Here’s some really cool news to add to that. If additional requests are made as the first request is being handled, a new container is created to serve that request. Where this would be most likely to happen is if your function happens to be experiencing a spike in requests. As much as we want to avoid using the word ‘clone’ your container ends up getting recreated multiple times by the cloud provider in order to address the extra requests.

It’s sort of like hitting the drive-thru, and all ten cars in line behind you order the exact same thing as you. Since you will be receiving the original burger and fries, additional staff in the restaurant or fast food joint is now tasked with creating additional burgers and fries that would essentially match what you received. The ‘container’ requested for each additional order would have the same ingredients as the original and once put together, each new burger could be served out the window to another user who had requested one.

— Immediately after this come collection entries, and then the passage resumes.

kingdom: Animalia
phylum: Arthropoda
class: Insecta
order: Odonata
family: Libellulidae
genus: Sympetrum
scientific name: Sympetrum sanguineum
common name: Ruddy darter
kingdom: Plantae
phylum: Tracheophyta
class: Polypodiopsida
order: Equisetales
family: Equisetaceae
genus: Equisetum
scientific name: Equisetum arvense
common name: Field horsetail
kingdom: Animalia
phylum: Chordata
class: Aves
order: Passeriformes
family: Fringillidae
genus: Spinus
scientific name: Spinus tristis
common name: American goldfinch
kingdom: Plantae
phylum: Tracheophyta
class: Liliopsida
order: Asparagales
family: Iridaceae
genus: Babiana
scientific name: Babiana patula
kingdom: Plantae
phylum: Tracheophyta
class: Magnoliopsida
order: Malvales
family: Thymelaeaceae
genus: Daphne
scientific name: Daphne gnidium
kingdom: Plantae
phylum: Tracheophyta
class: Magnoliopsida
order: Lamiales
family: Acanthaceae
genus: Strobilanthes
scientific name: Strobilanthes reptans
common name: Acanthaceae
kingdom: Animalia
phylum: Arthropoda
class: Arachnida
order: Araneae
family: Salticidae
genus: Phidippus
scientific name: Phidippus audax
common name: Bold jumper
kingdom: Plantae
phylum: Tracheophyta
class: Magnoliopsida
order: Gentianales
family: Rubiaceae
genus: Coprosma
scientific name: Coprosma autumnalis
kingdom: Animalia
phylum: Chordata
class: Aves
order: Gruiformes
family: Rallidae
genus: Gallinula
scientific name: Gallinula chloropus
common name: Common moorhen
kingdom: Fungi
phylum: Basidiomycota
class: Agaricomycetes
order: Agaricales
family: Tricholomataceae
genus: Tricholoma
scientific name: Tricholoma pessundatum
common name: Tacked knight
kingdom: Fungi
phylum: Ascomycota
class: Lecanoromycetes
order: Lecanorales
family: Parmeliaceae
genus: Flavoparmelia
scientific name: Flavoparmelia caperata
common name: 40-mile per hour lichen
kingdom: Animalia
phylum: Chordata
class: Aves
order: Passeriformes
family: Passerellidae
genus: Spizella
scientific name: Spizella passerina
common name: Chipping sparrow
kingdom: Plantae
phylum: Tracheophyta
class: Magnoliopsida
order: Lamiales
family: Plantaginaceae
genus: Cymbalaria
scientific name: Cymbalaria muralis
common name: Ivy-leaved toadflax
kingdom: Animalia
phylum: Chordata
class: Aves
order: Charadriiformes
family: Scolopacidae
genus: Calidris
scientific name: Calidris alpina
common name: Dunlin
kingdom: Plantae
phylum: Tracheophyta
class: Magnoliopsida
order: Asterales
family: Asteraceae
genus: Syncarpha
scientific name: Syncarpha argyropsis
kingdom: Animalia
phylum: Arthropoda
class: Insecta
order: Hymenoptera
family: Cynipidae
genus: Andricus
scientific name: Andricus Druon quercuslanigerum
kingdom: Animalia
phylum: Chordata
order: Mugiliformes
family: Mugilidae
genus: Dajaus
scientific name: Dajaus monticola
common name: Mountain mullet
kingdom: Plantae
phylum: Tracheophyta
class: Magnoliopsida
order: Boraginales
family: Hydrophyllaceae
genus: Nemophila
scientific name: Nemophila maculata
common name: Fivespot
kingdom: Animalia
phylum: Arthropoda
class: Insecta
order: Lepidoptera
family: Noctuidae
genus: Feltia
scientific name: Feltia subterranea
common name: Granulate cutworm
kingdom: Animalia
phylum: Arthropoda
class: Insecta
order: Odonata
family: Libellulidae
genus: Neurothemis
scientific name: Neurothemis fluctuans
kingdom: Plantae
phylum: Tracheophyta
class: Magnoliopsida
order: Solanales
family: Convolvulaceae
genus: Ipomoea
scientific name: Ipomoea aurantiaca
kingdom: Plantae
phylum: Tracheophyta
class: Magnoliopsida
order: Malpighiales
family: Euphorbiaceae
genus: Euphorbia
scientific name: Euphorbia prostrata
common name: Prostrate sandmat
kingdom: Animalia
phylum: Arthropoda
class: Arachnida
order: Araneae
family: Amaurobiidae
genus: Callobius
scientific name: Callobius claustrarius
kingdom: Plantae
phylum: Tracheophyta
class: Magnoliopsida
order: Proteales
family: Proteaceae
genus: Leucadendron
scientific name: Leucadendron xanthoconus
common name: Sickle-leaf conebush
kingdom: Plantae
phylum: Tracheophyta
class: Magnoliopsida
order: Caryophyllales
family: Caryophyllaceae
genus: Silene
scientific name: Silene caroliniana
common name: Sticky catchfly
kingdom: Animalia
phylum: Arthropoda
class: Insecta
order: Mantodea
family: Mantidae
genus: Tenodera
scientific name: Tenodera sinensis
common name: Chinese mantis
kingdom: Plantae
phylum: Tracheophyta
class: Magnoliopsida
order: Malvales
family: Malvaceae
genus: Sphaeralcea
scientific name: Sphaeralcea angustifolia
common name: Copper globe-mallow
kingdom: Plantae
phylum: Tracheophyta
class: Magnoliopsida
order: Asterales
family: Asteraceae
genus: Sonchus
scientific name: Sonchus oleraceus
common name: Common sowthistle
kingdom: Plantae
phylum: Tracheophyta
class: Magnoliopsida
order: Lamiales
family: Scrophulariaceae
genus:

Well, there you have it. Everything you need to know about AWS Lambda and had nowhere to go for some information than to us. It really isn’t the easiest computing system to explain when you have to try to picture something that does not require a server. However, when you take a closer look at the specs, it doesn’t take long to realize that there is really something special going on in the world of Amazon that goes far beyond e-books and a lot of resellers.